More like endless trash.

Resident Evil: Infinite Darkness is a four part “anime” series on Netflix and I use the term “anime” lightly and only because that’s what Netflix calls it. It’s a 3d animated movie cut into four nearly half hour episodes of nonsense that says nothing and ultimately goes nowhere. The characters serve as a vehicle for the writers to huff their own farts and wax poetic about terror or something.

Set between the events of Resident Evil 4 and 5, Infinite Darkness centers mainly around Leon Kennedy (Nick Apostolides)  and Claire Redfield (Stephanie Panisello), both of whom are voiced by their Resident Evil 2 Remake actors. Claire Redfield is now an activist working to rebuild homes in the post-civil war Penamstan, a fictional country whose name sounds more and more stupid every time a character says it. Leon Kennedy is riding high as the President’s favorite government agent after saving his daughter Ashley in Resident Evil 4.

I’d like to say that Infinite Darkness is the best of the animated films, but that’s not a high bar. Vendetta really cranked up the trash factor to eleven and Infinite Darkness scales it back quite a bit. There’s still a lot of high-grade stupidity you have to look past if you want to enjoy this movie, far beyond what the games expected even at their worst. It’s like someone looked at the Paul W.S. Anderson films and thought they were a little too grounded in realism.

It’s really impressive how despite the improvements made to the Resident Evil games over the past few years that the animated series continues to be absolute trash. The script makes it feel like a Leslie Nielson parody with actors delivering the most ridiculous nonsense in a completely deadpan and serious manner. Physics in this world is fluid and objects interact as realistic as the director needs them to at the time. Characters move with the rigidity that tells you they definitely weren’t motion captured.

An entire military sub is taken out stealthily by zombies. A zombie with no arms and legs miraculously happens to fall on top of a person to bite them. Leon responds to an army of zombie rats with “shoulda had some cheese.” An international nuclear crisis is averted by a single comment from one character.

Resident Evil is at its best when it’s at its most basic; haunted mansions, danger around every corner, and a loose cast of characters trying not to die. It really drags behind when characters start waxing poetic about their motivations, like this where the big bad guy goes on multiple rambling diatribes about showing the world what real terror is.

As this is Resident Evil, you get the contractually obligated plot about a pharmaceutical company using a city to test its biological weapons of war to sell to governments. There’s also a plot on using the virus to create super soldiers who are inexplicably blackmailed with the serum that keeps them from turning into zombies. It’s idiotic even as the side notes, but much worse as the entrée to the meal.

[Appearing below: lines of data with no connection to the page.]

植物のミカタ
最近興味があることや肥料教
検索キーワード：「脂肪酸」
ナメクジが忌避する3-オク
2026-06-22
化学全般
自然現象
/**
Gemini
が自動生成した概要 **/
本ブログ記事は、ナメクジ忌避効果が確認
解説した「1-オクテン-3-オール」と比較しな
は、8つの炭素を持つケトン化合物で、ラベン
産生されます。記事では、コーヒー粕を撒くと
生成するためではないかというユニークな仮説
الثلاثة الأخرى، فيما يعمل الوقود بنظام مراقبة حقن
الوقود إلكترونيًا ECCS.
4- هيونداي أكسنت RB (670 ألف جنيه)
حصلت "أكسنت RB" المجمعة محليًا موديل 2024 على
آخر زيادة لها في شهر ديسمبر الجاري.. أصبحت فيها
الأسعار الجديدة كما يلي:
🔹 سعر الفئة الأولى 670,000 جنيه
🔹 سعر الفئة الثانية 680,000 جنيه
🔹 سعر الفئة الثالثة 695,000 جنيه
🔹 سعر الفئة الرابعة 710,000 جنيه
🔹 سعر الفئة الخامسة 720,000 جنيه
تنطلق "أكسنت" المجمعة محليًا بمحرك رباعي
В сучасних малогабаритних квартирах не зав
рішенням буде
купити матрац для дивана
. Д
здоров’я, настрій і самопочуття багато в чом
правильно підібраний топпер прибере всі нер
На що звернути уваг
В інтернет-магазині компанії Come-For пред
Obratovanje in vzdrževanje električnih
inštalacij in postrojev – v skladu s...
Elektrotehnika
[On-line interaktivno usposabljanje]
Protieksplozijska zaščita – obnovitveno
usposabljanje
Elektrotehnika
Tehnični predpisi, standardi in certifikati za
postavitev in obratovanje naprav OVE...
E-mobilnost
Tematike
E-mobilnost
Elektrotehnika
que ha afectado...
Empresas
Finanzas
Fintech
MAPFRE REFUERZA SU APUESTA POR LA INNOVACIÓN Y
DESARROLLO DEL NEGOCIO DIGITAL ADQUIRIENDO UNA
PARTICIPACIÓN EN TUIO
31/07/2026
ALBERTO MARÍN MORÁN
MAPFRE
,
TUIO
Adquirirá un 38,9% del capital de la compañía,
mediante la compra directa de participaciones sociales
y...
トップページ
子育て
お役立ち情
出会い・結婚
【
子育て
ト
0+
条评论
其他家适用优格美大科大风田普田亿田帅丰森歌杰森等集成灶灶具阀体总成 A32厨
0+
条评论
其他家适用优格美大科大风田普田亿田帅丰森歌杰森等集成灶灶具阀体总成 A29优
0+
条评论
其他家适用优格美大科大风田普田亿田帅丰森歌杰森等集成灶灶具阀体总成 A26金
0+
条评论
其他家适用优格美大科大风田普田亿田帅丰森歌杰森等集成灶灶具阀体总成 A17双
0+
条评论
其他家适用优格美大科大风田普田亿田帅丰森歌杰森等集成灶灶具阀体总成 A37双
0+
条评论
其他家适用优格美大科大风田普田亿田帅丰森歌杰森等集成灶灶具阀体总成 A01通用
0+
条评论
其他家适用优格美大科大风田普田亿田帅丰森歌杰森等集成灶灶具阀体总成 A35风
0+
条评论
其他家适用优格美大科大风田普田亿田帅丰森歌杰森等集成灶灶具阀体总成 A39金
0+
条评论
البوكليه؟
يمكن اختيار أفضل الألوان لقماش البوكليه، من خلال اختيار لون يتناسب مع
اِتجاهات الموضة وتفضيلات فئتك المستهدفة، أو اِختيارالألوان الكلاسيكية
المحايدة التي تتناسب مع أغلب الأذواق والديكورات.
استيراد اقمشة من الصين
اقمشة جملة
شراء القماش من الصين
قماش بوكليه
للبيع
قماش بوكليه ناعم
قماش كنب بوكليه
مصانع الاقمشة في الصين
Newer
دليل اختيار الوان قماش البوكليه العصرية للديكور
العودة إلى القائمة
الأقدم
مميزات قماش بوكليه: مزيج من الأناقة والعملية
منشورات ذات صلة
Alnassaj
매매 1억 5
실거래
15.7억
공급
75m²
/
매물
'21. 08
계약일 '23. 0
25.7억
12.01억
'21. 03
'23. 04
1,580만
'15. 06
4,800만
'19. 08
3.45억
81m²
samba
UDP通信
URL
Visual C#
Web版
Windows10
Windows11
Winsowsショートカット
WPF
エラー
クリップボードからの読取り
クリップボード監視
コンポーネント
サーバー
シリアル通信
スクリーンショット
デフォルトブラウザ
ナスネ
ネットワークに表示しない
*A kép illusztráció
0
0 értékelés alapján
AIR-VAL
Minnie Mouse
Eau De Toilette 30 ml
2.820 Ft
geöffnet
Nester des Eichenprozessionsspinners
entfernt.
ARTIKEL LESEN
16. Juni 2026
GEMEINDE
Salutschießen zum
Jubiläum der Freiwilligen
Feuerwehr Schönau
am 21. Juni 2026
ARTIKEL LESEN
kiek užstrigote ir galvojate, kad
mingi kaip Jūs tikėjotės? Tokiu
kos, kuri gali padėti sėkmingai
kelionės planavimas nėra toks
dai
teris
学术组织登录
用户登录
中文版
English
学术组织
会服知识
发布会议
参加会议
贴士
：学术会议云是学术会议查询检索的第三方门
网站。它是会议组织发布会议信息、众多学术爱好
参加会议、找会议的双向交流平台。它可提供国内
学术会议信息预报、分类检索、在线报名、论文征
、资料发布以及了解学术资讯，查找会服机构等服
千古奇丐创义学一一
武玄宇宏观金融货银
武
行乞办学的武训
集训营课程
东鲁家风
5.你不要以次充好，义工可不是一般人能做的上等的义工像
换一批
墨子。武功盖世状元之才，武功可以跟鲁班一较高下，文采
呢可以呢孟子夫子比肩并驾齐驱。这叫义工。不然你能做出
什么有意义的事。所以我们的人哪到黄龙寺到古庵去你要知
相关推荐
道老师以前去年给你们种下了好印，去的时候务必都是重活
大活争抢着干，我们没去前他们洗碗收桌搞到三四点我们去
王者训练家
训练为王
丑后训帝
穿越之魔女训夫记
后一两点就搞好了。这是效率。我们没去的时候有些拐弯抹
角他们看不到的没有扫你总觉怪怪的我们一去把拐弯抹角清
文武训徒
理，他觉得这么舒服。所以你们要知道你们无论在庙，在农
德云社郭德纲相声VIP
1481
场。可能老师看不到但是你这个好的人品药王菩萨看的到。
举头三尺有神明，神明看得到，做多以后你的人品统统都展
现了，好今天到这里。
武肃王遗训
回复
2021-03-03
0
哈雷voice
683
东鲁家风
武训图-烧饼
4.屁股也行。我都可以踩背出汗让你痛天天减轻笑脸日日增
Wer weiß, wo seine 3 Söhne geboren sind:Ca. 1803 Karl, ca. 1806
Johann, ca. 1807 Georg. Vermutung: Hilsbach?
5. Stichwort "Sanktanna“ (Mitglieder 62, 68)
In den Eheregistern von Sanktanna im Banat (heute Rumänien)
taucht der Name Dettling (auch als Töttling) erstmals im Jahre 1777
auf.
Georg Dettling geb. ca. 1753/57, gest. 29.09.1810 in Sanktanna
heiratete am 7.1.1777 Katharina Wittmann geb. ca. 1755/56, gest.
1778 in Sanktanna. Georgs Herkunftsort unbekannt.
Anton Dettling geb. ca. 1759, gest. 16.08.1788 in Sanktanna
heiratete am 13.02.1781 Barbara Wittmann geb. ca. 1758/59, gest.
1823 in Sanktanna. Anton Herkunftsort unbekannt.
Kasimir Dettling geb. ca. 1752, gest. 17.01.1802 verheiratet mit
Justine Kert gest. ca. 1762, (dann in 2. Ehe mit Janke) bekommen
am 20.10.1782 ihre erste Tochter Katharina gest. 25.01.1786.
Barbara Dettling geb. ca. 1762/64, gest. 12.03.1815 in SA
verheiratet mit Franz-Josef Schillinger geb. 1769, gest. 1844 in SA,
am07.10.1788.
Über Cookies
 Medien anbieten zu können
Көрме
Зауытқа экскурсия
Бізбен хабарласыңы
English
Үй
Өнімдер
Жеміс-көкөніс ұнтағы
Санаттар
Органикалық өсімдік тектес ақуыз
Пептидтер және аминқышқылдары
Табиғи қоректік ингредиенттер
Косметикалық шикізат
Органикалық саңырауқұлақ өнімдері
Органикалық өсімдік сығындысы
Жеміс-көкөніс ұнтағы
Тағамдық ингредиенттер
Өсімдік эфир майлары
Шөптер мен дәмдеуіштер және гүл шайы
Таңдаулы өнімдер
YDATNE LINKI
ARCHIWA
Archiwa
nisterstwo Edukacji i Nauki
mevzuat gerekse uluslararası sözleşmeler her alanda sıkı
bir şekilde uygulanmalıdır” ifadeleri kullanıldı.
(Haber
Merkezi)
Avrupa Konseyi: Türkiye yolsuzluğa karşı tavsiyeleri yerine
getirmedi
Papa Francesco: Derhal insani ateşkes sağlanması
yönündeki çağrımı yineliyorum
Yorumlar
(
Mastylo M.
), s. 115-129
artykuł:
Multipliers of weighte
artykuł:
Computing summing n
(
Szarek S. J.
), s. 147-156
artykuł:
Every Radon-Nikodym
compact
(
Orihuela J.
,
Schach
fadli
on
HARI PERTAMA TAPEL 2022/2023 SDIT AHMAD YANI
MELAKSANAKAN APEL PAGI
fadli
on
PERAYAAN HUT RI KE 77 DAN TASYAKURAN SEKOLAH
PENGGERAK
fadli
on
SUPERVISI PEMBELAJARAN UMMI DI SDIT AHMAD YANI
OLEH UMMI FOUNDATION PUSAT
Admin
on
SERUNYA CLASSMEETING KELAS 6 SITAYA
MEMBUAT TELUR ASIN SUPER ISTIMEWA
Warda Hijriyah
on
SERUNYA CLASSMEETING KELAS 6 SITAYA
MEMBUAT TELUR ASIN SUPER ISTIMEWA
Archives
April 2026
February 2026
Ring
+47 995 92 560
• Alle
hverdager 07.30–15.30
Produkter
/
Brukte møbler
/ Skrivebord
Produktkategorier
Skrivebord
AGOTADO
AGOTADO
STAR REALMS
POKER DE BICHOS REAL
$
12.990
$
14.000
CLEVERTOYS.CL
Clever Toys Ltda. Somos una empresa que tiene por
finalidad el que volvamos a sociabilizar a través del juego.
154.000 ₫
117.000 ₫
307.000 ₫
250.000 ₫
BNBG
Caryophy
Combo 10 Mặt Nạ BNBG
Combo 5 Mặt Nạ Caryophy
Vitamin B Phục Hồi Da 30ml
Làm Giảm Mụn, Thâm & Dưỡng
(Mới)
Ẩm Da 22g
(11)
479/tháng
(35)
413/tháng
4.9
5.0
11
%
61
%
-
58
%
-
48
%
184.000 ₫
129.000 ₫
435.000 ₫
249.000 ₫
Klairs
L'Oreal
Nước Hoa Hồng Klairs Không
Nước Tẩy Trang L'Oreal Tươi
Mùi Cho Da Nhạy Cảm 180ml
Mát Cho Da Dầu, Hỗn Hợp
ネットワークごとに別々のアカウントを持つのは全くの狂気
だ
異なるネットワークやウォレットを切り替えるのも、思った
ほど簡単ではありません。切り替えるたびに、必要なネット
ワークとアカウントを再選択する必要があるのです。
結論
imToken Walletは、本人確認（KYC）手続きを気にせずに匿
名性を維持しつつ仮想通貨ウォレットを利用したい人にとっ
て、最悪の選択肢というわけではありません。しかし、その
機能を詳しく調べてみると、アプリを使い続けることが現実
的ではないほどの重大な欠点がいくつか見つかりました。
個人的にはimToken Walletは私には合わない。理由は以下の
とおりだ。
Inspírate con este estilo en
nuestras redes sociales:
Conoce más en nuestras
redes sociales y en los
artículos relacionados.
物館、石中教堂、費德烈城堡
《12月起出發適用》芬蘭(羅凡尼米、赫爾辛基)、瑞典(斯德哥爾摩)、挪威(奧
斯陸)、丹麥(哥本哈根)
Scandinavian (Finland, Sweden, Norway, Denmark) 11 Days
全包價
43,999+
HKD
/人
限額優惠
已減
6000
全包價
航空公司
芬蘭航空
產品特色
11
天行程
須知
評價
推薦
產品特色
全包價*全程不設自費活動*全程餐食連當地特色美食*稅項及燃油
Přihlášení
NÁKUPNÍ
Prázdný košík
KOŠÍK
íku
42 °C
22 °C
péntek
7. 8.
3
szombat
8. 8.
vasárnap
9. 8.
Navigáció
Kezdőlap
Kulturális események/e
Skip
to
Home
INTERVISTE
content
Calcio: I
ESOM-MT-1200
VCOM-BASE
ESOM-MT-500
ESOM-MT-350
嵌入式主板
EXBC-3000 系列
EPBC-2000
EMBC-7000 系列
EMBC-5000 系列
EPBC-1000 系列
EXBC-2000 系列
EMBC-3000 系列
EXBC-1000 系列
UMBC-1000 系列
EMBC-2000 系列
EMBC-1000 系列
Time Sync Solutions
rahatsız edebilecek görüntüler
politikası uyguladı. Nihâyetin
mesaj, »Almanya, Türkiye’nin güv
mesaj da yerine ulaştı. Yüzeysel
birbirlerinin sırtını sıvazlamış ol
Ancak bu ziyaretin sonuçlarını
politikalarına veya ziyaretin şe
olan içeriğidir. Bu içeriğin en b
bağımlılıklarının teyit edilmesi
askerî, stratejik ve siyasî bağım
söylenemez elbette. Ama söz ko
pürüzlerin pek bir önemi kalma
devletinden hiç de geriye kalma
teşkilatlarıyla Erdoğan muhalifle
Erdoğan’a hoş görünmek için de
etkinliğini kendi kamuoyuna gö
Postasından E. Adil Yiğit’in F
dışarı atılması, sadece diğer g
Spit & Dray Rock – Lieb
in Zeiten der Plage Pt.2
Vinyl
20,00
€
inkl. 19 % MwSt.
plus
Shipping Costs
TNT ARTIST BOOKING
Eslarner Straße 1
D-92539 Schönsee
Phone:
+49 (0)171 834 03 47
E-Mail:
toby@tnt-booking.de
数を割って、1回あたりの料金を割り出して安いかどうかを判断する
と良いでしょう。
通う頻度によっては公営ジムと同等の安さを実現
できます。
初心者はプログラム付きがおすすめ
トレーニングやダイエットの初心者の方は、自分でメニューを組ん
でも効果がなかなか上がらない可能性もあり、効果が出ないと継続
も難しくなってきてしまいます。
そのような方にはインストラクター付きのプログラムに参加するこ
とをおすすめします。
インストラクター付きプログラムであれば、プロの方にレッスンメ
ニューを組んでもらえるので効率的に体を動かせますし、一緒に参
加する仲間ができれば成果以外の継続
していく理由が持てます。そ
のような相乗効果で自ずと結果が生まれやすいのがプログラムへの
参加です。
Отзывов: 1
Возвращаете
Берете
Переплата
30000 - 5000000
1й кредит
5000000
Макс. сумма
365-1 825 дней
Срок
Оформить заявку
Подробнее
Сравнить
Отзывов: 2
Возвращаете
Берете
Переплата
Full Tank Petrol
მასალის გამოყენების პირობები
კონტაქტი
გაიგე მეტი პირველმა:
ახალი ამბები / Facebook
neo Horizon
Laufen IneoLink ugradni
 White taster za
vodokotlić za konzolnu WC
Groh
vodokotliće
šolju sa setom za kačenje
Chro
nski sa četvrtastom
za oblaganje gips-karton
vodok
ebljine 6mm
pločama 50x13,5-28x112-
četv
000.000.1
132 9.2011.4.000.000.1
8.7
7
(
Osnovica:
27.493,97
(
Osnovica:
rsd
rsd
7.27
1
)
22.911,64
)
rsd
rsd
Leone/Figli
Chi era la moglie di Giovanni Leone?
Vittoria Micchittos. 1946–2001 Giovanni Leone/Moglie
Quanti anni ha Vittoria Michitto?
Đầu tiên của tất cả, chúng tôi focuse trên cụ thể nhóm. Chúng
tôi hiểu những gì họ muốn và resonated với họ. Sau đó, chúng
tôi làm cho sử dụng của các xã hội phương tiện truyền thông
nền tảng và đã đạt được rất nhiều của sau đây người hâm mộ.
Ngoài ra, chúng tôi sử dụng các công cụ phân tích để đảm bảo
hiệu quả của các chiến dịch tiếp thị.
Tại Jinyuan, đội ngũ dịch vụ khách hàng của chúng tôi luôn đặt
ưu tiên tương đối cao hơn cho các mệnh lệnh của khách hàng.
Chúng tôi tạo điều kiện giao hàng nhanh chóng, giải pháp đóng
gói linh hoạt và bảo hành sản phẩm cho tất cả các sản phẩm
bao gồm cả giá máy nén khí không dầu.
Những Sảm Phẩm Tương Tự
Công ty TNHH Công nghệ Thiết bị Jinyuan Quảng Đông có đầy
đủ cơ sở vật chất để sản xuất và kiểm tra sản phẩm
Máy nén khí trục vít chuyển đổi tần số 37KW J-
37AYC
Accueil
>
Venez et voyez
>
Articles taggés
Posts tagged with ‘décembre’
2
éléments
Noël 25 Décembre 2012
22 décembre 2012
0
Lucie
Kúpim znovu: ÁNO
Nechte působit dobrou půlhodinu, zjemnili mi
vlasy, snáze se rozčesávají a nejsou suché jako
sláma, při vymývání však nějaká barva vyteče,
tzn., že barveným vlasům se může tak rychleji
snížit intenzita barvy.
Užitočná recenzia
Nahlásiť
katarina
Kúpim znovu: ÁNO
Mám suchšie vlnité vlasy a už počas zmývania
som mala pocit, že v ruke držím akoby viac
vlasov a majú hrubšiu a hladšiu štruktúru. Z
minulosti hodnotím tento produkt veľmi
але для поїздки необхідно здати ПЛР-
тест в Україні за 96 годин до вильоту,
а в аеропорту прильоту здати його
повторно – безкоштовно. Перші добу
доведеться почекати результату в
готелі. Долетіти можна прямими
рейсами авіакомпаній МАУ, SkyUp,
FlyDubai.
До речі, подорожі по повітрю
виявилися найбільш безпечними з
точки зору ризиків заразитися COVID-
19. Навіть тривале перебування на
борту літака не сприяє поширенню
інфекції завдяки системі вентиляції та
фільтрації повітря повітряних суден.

At two hours, Resident Evil: Infinite Darkness is a big waste of time. The plot is utterly stupid, the characters bland and forgettable, and it feels like the script was written by an AI algorithm fed nothing but the worst of Steven Seagal’s backlog. Nothing interesting happens in the entire two hours. The film also seems to go out of its way to make the Middle Eastern country of Panamstan’s inhabitants look as non-Middle Eastern as humanly possible.

And yet it still isn’t as bad as Vendetta.